Banjay raised his eyebrow.
'Yeah, that has to be a load of crap…' he thought.
For a city to produce so much, it had to have buyers. And if there were buyers, someone would have long since created a city at such an opportune location.
From what those strangers said, though, they made a city from scratch.
But again, what could that kind of city produce, if there were no buyers for their products? How could they overcome the very problems that currently starved the entire patriarchate and started when their one last ally and trading partner fell to the imperial push and became nothing more but their chai farming colony?
'Still, the way they talk about it…' Banjay gulped down his saliva, 'it's really easy to believe them.'
"You think we are lying," Peter spoke out, now bearing a casual kind of smile. "I'm not here to convince you otherwise, though," he then added, shrugging his shoulders for yet another time.
"And why is that?" Banjay inquired, baffled by such a statement.
'We are trying to negotiate. Shouldn't you be trying to build up trust with me?'
"Because the methods we used over in the empire, are not the methods my group shall potentially use if we decide to expand in this direction," Peter explained without even a hint of hesitation as if he was revealing a great soup's recipe over the motivations and patterns in which his group operated.
"You are not?" Claudy asked, equally as taken aback by Peter's revelations as Banjay himself.
"Of course not!" Peter exclaimed as if the need to explain this bit was the most shocking thing he heard today. "We are not at war with them, so how do you reckon we would get enough manpower to do our bidding?"
Peter shook his head, clearly trying to hold back laughter.
"In the empire, we used the captives because that's what the situation called for back then.
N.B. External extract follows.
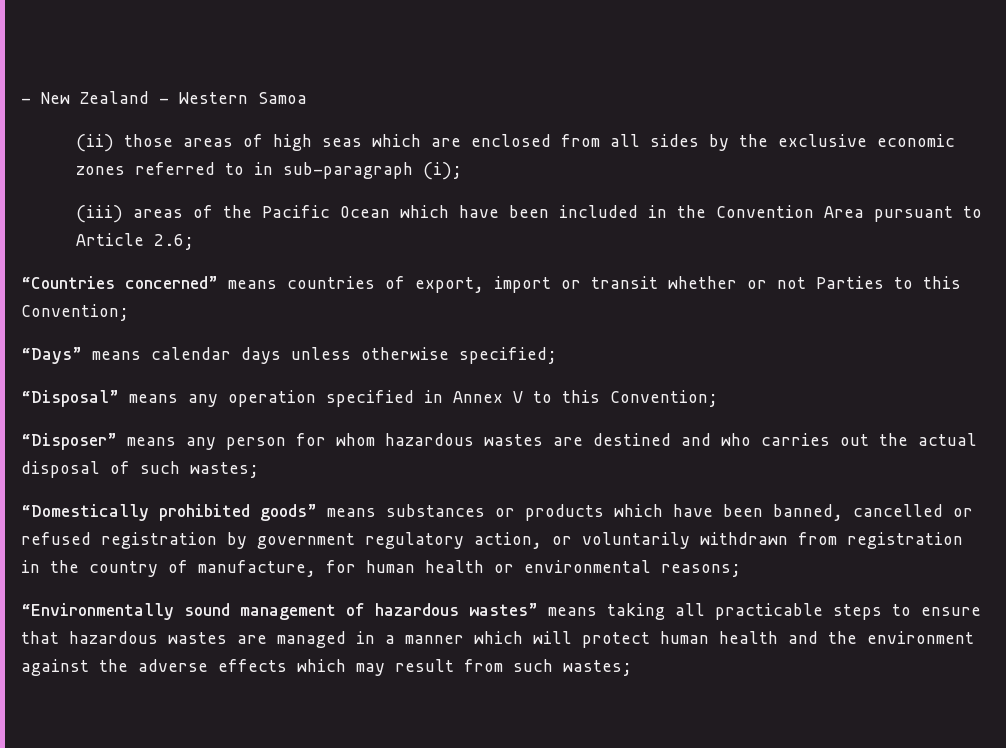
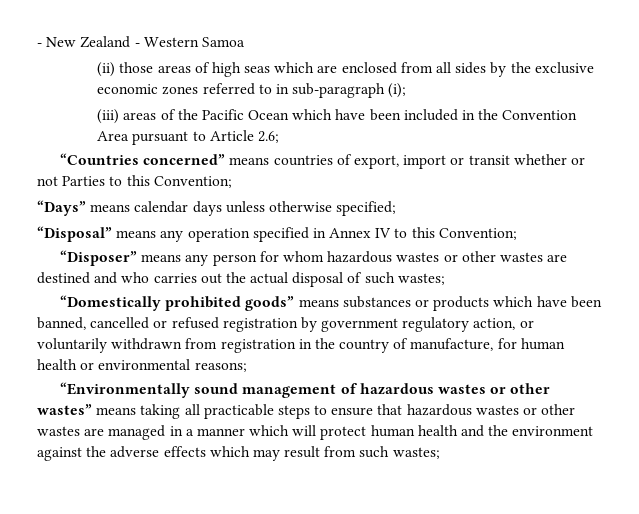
[513,391,523,403] V -> [375,228,392,238] IV
(543, 440) none -> [443,251,543,262] or other wastes
(459, 609) none -> [437,383,551,394] wastes or other
(227, 638) none -> [523,404,576,415] [37,426,80,436] or other wastes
But here?" Peter's smile only deepened as he leaned back in his chair and cast a sweeping glance at everyone gathered in this negotiating circle. "Here, it's much easier to just pay them to do what we want instead."
"So you think it's going to be that easy to buy us?" Banjay took his turn trying to hold back his laughter. "Don't you think our enemies haven't tried that already?"
Somehow, Peter's words struck a sensitive string of Banjay's soul.
Bribes and torture were how half of his family turned into the sixth imperial division lapdogs, after all.
"Oh, it all depends on one thing," Peter ignored the changes to Banjay's expression or even the changes to the tone of his voice and opted to further his smile even more.
"And what is that, if I may inquire?" Banjay, feeling the first tingles of anger starting to tempt him, asked in a voice overflowing with irony.
Yet, as if to mock him, Peter continued to give out his careless, unbothered smile.
"It all depends on what we are trying to buy you with."